What fasting blood sugar test is used for?

It can be used for one of procedures to help diagnose diabetes. In diabetics, it is also used to help test the effectiveness of dietary changes or different medications in controlling blood glucose level.

What does the test result mean?

Normal fasting blood glucose is about 72 to 108 mg/dL (4.0 to 6.0 mmol/L). Higher than this range may point to pre-diabetes or even diabetes!

What you need to prepare before the test? You need to forbear from eating or drinking anything other than water for about 8 hours. Typically, you take the test in the morning after fasting, before your breakfast!

Normal blood sugar level right after eating

When you take the test right after meal, it will be probably vey high (greater than 180 mg/dL) – even though if you don’t have diabetes. The kind of food you eat (such as after eating low or high sugar food – complex or simple carbohydrate) can have a significant effect to this test result.

For instance, it can be very different when you check it right after eating sweets (such as ice cream) or low-GI foods (such as whole grain). GI stands for glycemic index, a variable used to measure how fast different foods in affecting blood glucose level! For comprehensive guide about diet for diabetes, see this section!

Blood glucose right after a meal is commonly not used to diagnose diabetes or to monitor blood glucose levels in people who already diagnosed as diabetics. Because it is not accurate enough to describe the health of your glucose metabolism!

If you want to see how your meal affected your blood glucose, take the test about 1-2 hours after meal!
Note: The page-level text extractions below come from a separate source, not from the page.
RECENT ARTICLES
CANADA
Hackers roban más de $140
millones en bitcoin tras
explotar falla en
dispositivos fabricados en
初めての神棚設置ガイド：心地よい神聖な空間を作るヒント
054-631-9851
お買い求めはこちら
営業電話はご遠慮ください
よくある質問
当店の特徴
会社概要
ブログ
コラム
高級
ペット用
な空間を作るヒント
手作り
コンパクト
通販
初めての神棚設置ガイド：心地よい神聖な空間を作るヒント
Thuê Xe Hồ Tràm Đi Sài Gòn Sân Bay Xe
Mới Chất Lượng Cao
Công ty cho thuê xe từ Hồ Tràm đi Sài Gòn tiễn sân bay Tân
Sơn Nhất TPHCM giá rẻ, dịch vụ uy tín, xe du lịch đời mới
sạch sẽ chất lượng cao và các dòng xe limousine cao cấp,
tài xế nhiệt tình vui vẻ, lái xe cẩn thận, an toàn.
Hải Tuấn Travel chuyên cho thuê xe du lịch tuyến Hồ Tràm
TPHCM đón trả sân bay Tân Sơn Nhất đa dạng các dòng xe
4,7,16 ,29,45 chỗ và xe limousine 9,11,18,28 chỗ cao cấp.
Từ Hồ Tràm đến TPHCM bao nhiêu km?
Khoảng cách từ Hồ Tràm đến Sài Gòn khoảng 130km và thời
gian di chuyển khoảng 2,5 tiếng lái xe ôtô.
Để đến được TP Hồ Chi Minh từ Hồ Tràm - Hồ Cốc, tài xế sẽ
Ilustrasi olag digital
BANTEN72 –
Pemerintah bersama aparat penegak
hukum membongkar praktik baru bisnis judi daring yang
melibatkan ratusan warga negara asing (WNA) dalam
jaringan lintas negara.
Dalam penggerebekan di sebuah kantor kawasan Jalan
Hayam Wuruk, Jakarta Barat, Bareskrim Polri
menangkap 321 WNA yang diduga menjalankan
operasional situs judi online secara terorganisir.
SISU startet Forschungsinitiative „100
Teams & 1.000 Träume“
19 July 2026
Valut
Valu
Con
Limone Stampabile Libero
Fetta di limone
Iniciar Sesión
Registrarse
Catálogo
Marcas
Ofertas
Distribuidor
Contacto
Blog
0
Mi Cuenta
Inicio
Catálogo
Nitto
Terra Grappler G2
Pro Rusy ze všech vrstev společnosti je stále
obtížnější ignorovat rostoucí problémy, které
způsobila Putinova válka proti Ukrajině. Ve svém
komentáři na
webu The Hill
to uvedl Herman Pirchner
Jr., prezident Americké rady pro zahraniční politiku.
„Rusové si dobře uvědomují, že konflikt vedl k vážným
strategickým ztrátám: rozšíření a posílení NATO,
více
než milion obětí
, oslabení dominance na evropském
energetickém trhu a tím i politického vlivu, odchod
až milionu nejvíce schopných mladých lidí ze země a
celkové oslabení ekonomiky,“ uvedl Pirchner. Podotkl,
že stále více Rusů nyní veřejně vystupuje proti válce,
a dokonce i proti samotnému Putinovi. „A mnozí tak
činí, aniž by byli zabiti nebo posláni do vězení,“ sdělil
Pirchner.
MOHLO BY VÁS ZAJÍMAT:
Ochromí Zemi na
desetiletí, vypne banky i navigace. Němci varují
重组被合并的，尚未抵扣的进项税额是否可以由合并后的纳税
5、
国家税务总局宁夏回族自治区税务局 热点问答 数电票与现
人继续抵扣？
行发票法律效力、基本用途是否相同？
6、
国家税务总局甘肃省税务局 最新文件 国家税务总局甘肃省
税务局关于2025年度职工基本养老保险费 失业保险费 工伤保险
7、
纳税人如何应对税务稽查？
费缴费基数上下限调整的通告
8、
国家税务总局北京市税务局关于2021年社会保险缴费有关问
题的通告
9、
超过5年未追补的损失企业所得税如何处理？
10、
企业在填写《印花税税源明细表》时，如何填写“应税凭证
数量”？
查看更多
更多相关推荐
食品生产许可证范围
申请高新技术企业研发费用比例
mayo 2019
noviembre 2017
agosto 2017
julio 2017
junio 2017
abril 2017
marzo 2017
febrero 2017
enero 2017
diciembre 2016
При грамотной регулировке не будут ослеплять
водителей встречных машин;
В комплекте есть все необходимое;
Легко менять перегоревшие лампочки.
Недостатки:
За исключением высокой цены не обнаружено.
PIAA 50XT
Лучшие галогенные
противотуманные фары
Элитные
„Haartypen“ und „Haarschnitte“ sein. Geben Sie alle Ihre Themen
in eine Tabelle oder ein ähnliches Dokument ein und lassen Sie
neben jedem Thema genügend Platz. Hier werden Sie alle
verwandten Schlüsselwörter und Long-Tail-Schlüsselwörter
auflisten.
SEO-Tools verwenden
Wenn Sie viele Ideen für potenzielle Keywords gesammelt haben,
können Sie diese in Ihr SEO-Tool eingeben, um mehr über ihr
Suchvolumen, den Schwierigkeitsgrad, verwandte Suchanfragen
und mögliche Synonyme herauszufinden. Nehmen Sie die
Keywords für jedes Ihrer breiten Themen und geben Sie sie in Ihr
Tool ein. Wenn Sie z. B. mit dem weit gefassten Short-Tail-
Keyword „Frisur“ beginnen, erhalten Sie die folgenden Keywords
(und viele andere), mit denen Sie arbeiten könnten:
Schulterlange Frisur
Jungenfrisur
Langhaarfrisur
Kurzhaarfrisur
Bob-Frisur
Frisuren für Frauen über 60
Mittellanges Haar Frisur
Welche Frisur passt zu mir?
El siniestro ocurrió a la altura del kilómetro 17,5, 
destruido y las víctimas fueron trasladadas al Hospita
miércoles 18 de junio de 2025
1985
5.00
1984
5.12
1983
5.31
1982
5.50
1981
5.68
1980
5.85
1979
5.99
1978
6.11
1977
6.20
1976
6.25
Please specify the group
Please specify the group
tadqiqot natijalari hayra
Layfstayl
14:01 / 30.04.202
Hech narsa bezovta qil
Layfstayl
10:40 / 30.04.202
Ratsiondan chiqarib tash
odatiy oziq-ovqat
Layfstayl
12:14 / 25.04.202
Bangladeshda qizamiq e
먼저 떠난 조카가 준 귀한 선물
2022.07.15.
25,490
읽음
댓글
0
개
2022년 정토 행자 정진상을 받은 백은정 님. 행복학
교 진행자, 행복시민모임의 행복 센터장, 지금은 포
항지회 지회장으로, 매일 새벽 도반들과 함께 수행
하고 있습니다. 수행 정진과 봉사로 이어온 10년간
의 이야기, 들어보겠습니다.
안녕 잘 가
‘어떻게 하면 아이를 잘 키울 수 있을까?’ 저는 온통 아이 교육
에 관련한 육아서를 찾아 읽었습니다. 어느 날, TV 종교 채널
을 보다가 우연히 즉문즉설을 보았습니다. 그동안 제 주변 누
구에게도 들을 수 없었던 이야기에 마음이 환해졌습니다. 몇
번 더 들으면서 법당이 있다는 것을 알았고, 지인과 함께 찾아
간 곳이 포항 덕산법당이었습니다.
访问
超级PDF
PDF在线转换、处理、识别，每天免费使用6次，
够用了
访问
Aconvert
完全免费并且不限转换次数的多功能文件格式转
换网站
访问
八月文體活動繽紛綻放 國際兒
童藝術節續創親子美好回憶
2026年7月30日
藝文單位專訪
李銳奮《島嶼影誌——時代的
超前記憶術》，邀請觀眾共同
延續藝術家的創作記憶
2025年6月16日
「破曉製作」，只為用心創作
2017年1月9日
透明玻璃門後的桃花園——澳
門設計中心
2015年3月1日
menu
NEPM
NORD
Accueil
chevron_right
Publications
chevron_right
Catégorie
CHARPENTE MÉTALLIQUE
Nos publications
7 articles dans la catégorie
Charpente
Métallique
Normal blood sugar 1 – 2 hours after eating

Insulin, hormone produced in the pancreas, is responsible to regulate your normal blood glucose. After eating (when there is high amount of glucose in the bloodstream), pancreas releases more insulin to help glucose to enter the body’s cells. As a result, the level of glucose in the blood backs to normal.

The high insulin in the blood is also a signal when the liver converts excess glucose to become glycogen. When the body is lack of glucose in the blood (such as when you have not taken a meal in a while), glycogen is converted back to glucose and released into bloodstream.

In non-diabetics, blood glucose level 1-2 hours after meal is around 140 mg/dL or 7.8 mmol/L. If it goes up to 140 to 199 mg/dL (7.8 to 11.0 mmol/L), this is considered for pre-diabetes. And if it reaches up to 200 mg/dL (11.1 mmol/L) or greater, this is usually diagnosed for diabetes.